Glitches hamper radiation warning system in California

The federal government’s radiation alert network in California is not fully functional, leaving the stretch of coast between Los Angeles and San Francisco without the crucial real-time warning system in the event of a nuclear emergency.

Six of the Environmental Protection Agency’s 12 California sensors — including the three closest to the Diablo Canyon nuclear power plant — are sending data with "anomalies" to the agency’s laboratory in Montgomery, Ala., said Mike Bandrowski, manager of the EPA’s radiation program.

The problem delays from 30 minutes to several hours the updating of a database that would be critical for warning the public in case of a sudden radiation danger from air wafting to the United States from a foreign country, for example, or from a radiation leak at a domestic nuclear facility.

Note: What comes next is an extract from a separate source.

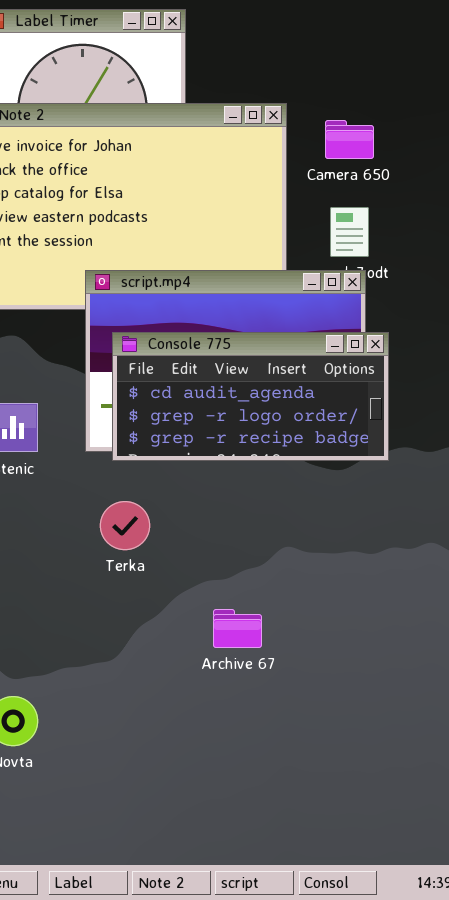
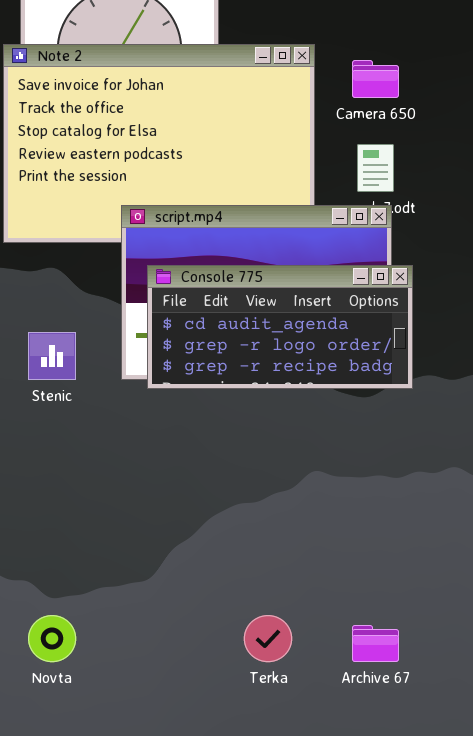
Terka: [100,501,150,550] -> [244,615,292,662], moved
Archive 67: [213,609,262,648] -> [352,625,399,662], moved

The lag has not been a concern during the Japanese nuclear crisis because the minuscule amounts of radiation that have reached California have posed no threat to human health, and the plume of irradiated air from Japan is so widespread that other equipment from Washington to Los Angeles has been able to monitor it in real time, Bandrowski said.

The agency’s critics, however, say the weakness in the EPA system could pose a public health concern.

"The unreliability of the EPA monitoring effort revealed by this event raises troubling questions about whether Californians would receive timely warning to evacuate, or take other protective actions, in case of a nuclear accident here," said Dan Hirsch, a nuclear policy lecturer at UC Santa Cruz and president of the Committee to Bridge the Gap, an anti-nuclear group.

The troubled transmissions are part of the federal RadNet system, which is "designed to protect the public by notifying scientists, in near real time, of elevated levels of radiation so they can determine whether protective action is required," according to a recent press release from the agency.

Without immediate information from RadNet, state and local emergency managers would be dependent on the private owners of nuclear power facilities to alert them in the first hours of a dangerous radiation leak from a domestic source.